Der eine ist ein deutscher Klassiker, ich habe ihn 1980 getroffen, 2002 ist er gestorben. Und der andere ist ein jüngerer Künstler, der ist gar nicht mehr so jung, gilt aber immer noch als einer der jüngeren. Ich finde es toll, dass man diese beiden kombinieren kann, und das ist für mich auch das Prinzip der ganzen Galerie arbeit: dass man Berühmtheiten wie beispielsweise Rupprecht Geiger oder Sean Scully mit jüngeren Positionen zusammenbringt. Diese Symbiose ist für beide Seiten fruchtbar. Das Geben und Nehmen ist etwas, was mein ganzes Leben geprägt hat. In der Gästetoilette hängt ein Brief von Beuys von 1967 oder 68. Auch ich habe sehr viel von diesen Koryphäen gelernt, und die haben sich amüsiert, wenn da so ein junger Pimpf angelaufen kam … Über den positiven Generationenaustausch könnte ich Ihnen tausende Geschichten erzählen!
Ist das heute auch noch so?
Na ja, die Erinnerung verunklärt ja so manches. Man vergisst beim Sichzurückerinnern manchmal, dass es damals auch schwer war. Aber man bildet sich ein, es sei früher leichter gewesen. Wir haben viel mehr miteinander gefeiert, getrunken, wir lagen uns in den Armen. Heute scheint es schwieriger zu sein. Aber auch die wirtschaftlichen Verhältnisse sind heute viel stressiger: Auf allen Ebenen wird nur noch ruppig gekämpft. … Puh, früher bin ich nach Persien getrampt, per Autostopp, da hat der Schah noch gelebt, da konnte man in der Türkei mit Lederhose und Pfadfinderhemd rumrennen, das war alles möglich, heute ist das nicht mehr denkbar. Glorreiche Zeiten, bilde ich mir ein! Aber jetzt schweifen wir ab. Also, grundsätzlich ist es so: Die Galerie lebt zwischen den beiden Polen von moderner Klassik und junger Kunst. Stellen Sie sich vor, Sie gehen auf eine große Messe, nach Köln oder sonstwohin, und stellen nur junge Kunst aus, und Sie verkaufen alles – dann haben Sie am Ende trotzdem ein großes Minus gemacht. Um das auszugleichen, müssen Sie auch ein Werk von einem bekannten Künstler verkaufen. Nur das bringt ein bisschen Kapital. Ich habe mit der Galerie in der Schellingstraße und auch hier in der Ismaninger Straße hohe Ausgaben, das kann ich nicht allein mit jungen Künstlern finanzieren. Das ist ein harter Job mit viel Verantwortung für alle Beteiligten, da muss man sich überlegen, wie man es am besten macht. Der Spagat macht da nicht nur Spaß, sondern auch Sinn.
Warum wird man Galerist?
Ich hab damals Kunstgeschichte in Köln studiert, ab 1972 war ich in München. Und ich hab immer schon, auch während meiner Schulzeit, Ausstellungen organisiert. Ich war immer nah dran an den Künstlern, erst mit der Gruppe Zero in Köln, dann mit den Italienern hier in München. Dann kam auch die Szene in Tschechien dazu, das war mitten im Kalten Krieg. Alles, was passiert ist, ist durch menschliche Beziehungen entstanden. 1977 habe ich die erste Galerie eröffnet, dabei gab mein Doktorvater Braunfels einen wichtigen Anstoß. Mein Programm war konkretkonzeptionell, das war hier damals noch ein blinder Fleck. Damit konnte ich mir einen Namen machen.

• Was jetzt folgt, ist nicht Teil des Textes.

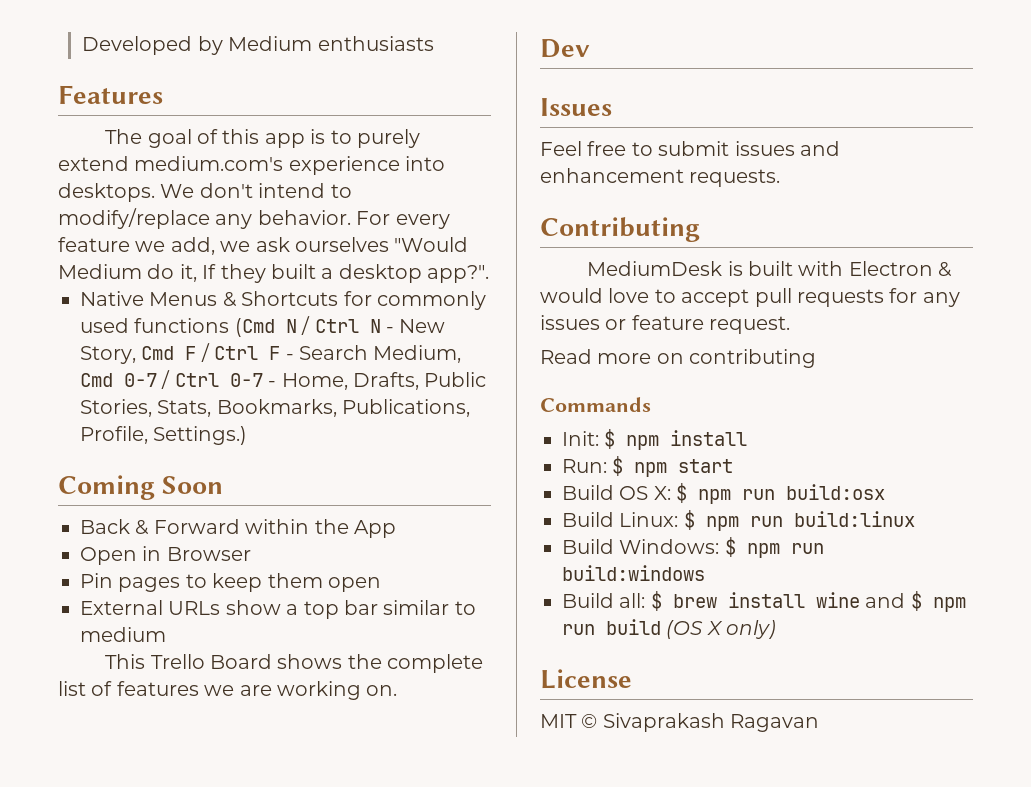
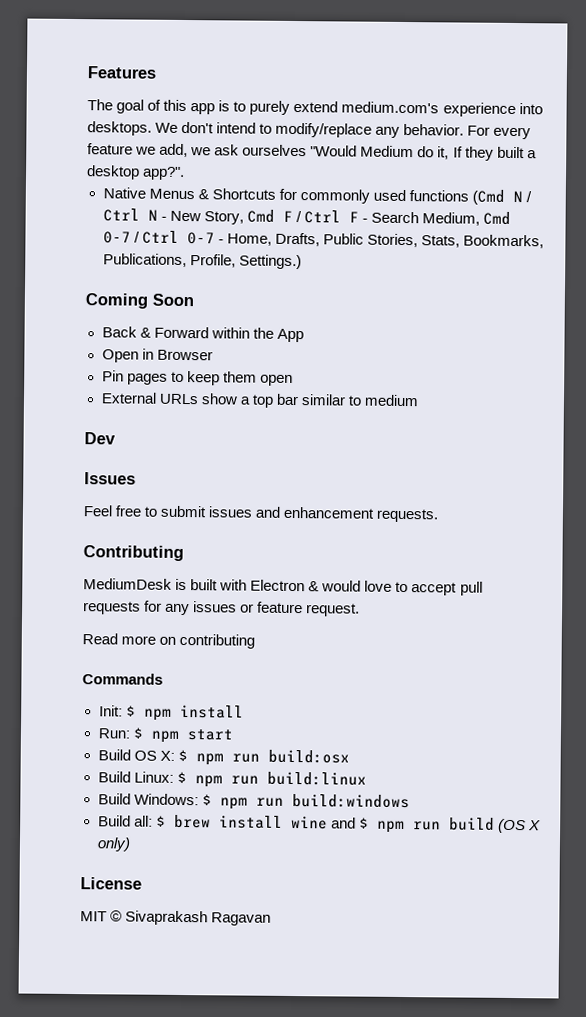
[82,36,434,55] Developed by Medium enthusiasts // -> (87, 72) none
[105,654,484,673] [58,681,398,700] // This Trello Board shows the complete list of features we are working on. -> (419, 400) none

Wer sammelt? Privatleute haben ja meistens nur begrenzte Flächen, die sie bestücken können.
Der Sammler ist süchtig. Man fängt an, privat Kunst zu kaufen, und dann sammelt der ein oder andere weiter. Das ist eine Leidenschaft, und dann hat man bald mehr, als man brauchen kann. Als Galerist verwalte ich auch Sammlungen, das wandert dann weiter in Ausstellungen, Museen und andere Orte. Die Voraussetzung ist natürlich die Leidenschaft für die Kunst.
Was raten Sie jüngeren Künstlern?
Die Jungen müssen den Mut haben, auch aus München raus zu gehen, in andere Städte, nach Düsseldorf und Hamburg, in andere Länder. Da kann ein Galerist hilfreich sein, wenn es um Bestärkung und Motivation geht. Künstler zu sein ist etwas total anderes als jeder normale Beruf. Das ist manchen nicht so klar. Es ist ja echt keine Schande, kein Künstler zu sein. Viele bilden sich auf ihr Künstlertum auch was Falsches ein. Da trennt sich dann schnell die Spreu vom Weizen.
Ist ein Galerist auch ein Künstler?
Nein, wir sind Geschäftsleute. Auch wenn wir oft nicht so gut mit Zahlen und Betriebswirtschaft können. Ich kann eher quatschen oder kommunikativ sein. Ich bin kein Künstler, ich kann die Kunst nur verstehen oder nachvollziehen oder erklären. Das begeistert mich alles. Ich gehe wirklich ins Leben der Künstler hinein. Wir sind im besten Fall eine Lebensgemeinschaft. Das sind nahezu intime, private Beziehungen. Mit manchen bin ich ein Leben lang befreundet. Die Künstler brauchen einen Sparringpartner, mit dem sie sich fetzen können. Das sind tolle Typen, und da muss man schon das nötige intellektuelle Gerüst und auch das Selbstbewusstsein haben, damit sie einen akzeptieren. Ich sehe so ziemlich alle Ausstellungen, in denen meine Künstler vertreten sind. Jedes Bild sieht in einem anderen Kontext anders aus. Da kriegt man einen ganz anderen Blick auf die Dinge. Ich bin immer nur mit der Kunst befasst. Das ist mein Leben!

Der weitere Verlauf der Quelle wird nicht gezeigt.